Developer Tools

Saying Goodbye to Agile

Viral critique argues Agile was vague and solved problems already addressed decades earlier.

Deep Dive

A provocative viral essay declares it's time to say goodbye to Agile, arguing the methodology has been fundamentally flawed since its inception. The author contends the 2001 Agile Manifesto was built on vague platitudes like "customer collaboration over contract negotiation" and commercially unworkable ideals like welcoming late-stage requirement changes. More critically, the piece asserts Agile's core marketing—positioning itself as the antidote to the failing Waterfall model—was a strawman. It cites 1970s papers from Winston W. Royce and others that already identified Waterfall's flaws and advocated for iterative development, customer involvement, and prototyping, all principles later rebranded as Agile innovations.

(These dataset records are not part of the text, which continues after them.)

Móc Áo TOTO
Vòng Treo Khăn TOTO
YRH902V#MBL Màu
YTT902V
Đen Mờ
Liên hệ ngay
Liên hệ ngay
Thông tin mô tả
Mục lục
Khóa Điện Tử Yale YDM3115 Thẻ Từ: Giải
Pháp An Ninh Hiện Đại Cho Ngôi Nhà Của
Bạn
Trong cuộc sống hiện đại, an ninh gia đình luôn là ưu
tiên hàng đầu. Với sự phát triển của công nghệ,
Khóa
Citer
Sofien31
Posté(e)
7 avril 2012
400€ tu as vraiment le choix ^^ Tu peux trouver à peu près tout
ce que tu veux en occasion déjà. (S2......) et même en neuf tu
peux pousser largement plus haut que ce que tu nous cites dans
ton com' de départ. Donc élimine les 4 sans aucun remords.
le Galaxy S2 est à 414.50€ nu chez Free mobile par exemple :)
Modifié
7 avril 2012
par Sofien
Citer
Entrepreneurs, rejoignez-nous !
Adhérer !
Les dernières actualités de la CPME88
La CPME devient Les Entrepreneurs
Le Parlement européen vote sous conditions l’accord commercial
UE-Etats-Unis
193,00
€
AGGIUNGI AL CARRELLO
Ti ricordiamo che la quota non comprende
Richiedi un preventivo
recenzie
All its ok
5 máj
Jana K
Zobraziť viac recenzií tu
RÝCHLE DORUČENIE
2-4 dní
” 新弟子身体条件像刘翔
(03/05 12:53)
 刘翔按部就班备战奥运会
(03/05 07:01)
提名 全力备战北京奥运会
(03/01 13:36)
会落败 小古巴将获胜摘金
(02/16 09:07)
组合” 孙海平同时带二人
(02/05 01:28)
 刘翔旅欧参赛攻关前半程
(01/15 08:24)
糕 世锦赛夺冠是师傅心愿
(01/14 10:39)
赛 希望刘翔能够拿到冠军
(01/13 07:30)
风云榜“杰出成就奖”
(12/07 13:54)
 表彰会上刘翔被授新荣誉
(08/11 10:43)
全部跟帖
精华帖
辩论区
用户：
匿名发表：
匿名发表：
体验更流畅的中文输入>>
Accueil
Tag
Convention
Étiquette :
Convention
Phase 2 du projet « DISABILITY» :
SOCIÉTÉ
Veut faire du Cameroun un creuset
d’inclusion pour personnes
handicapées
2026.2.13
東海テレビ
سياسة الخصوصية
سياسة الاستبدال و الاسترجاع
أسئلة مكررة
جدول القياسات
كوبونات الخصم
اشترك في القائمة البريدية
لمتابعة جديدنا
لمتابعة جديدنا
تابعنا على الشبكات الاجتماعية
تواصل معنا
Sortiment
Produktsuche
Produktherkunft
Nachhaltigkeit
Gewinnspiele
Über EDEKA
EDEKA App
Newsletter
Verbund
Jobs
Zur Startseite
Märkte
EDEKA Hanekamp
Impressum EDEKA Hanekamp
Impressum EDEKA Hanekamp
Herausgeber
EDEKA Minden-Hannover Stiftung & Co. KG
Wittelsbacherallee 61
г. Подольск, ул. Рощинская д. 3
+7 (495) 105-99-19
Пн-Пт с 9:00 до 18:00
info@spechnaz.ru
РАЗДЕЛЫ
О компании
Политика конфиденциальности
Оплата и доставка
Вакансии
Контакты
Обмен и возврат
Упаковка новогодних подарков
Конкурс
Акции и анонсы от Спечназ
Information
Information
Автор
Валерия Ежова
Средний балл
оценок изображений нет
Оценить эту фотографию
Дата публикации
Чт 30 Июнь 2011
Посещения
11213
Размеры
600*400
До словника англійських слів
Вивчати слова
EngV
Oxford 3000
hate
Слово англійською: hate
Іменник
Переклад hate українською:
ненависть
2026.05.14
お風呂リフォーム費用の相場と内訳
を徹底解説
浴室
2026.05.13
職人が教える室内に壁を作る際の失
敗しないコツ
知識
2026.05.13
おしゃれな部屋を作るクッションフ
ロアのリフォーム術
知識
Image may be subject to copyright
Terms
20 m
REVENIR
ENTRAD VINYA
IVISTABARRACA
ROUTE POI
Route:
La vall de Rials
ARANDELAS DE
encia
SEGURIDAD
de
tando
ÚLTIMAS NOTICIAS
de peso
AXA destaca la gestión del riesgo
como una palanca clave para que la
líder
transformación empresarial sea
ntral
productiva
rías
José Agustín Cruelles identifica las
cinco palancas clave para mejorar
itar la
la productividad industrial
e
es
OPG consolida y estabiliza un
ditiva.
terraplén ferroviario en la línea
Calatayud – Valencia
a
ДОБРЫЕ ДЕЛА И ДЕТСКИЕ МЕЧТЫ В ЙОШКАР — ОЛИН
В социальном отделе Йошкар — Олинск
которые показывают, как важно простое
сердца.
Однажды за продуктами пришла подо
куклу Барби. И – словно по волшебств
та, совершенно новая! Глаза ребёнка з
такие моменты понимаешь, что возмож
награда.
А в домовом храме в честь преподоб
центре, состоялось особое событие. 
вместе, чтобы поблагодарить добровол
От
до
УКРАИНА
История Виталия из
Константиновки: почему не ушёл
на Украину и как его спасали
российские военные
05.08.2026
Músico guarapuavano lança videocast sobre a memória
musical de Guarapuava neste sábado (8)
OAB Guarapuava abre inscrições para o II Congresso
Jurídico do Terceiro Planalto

The essay posits that the current shift is being driven by the practical demands of working with LLMs like GPT-4 and Claude 3. These models require precise, unambiguous specifications to generate correct code, fostering a renaissance of Spec-Driven Development. This approach inverts a core Agile tenet, prioritizing comprehensive documentation to *create* working software. The author concludes that between its vague original definition and its solution to a problem already being solved, Agile adds little value to modern, AI-augmented software engineering and belongs in the "dustbin of history."

Key Points
  • The Agile Manifesto (2001) is criticized as vague and containing unworkable ideals, offering little concrete guidance.
  • The essay argues iterative development and customer collaboration were established in 1970s engineering literature, long before Agile.
  • The rise of LLMs is catalyzing a shift to Spec-Driven Development, which prioritizes precise documentation over Agile's working software mantra.

Why It Matters

For tech leaders, it challenges foundational project management dogma and highlights how AI tools are reshaping development workflows.